##### DATASET EXCERPT

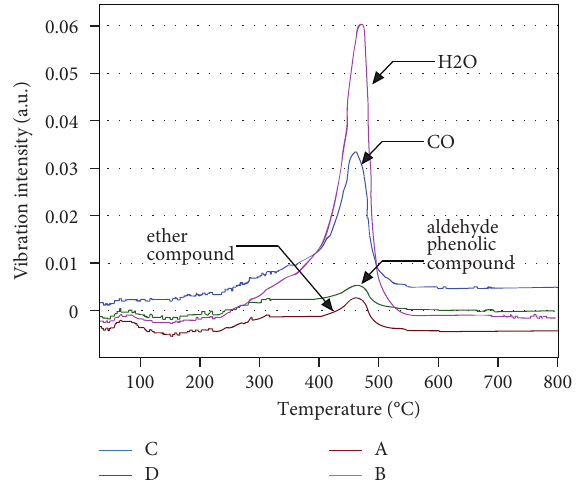
Figure 12: Vibrationintensity versustemperature for gaseousproducts during the combustion of the Bulianta 12# raw coal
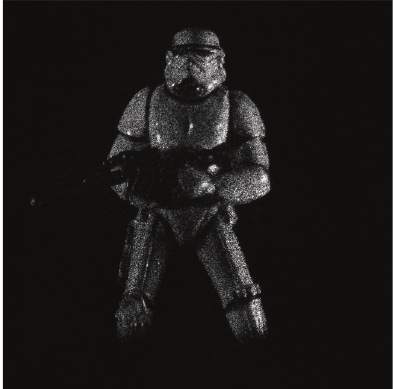
Figure 5: This reconstruction is the same as Figure 2, however both the conjugate image term and the DC terms have been removed using numerical processes described in the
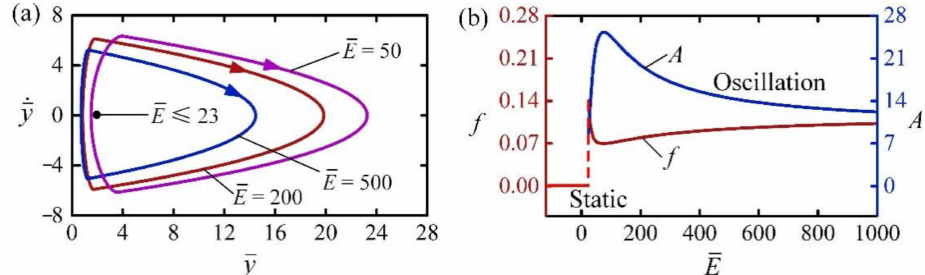
Figure 13. The effect of equivalent modulus on the self-jumping, for I 0 = 2, C 0 = 0.3, H = 4, β = 0.01, . = 0.5, y = 30, and = 0. ( a ) Limit cycles. ( b ) Frequency and g = 1, n g = 200, p y am 0 0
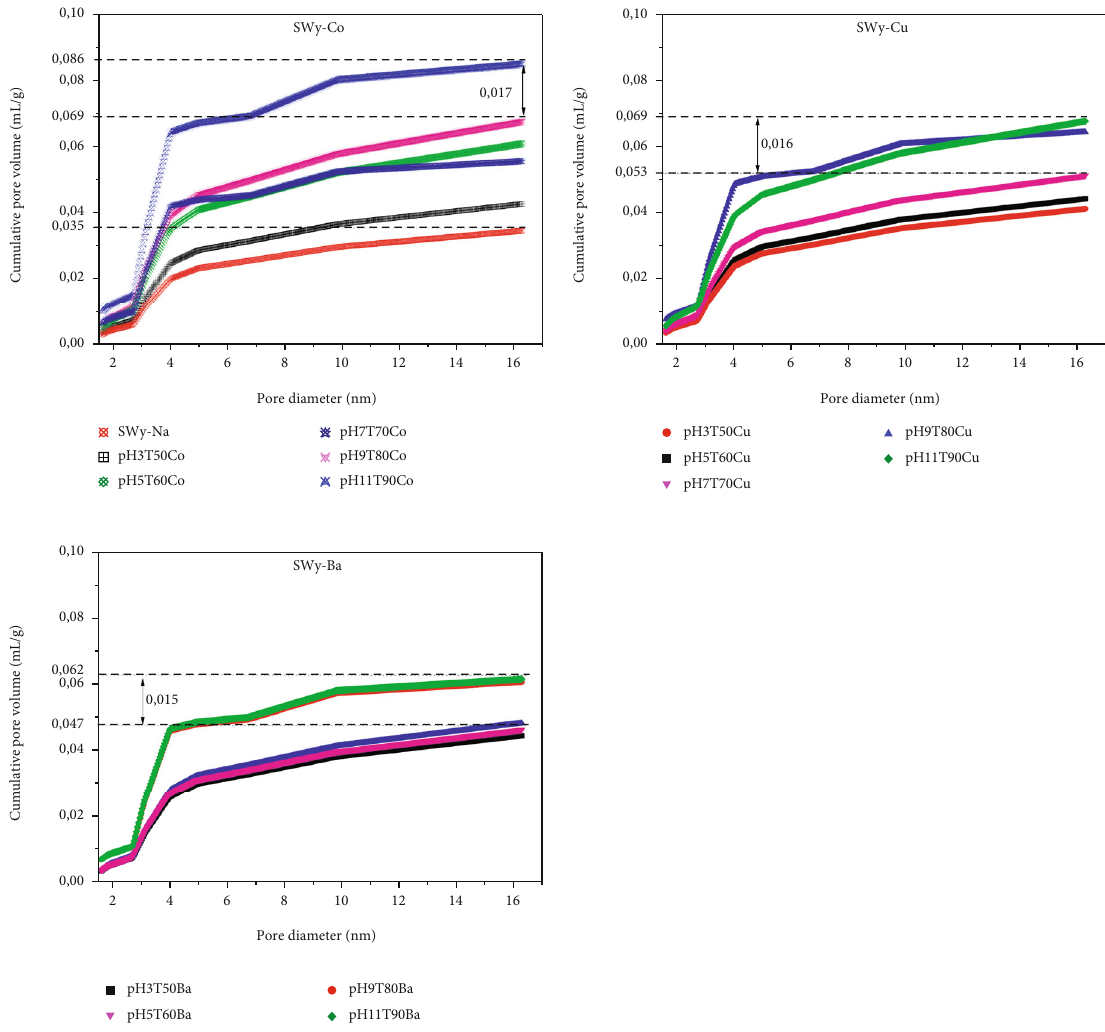
Figure 15: The pore size distribution (PSD) curve for the di ff erent studied samples ( V - r ) in the case of SWy-Co, SWy-Cu, and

##########

YOUR GOAL
Print the data exactly as written, dropping any images it holds.

PROBLEM SOLUTION
Figure 12: Vibrationintensity versustemperature for gaseousproducts during the combustion of the Bulianta 12# raw coal
Figure 5: This reconstruction is the same as Figure 2, however both the conjugate image term and the DC terms have been removed using numerical processes described in the
Figure 13. The effect of equivalent modulus on the self-jumping, for I 0 = 2, C 0 = 0.3, H = 4, β = 0.01, . = 0.5, y = 30, and = 0. ( a ) Limit cycles. ( b ) Frequency and g = 1, n g = 200, p y am 0 0
Figure 15: The pore size distribution (PSD) curve for the di ff erent studied samples ( V - r ) in the case of SWy-Co, SWy-Cu, and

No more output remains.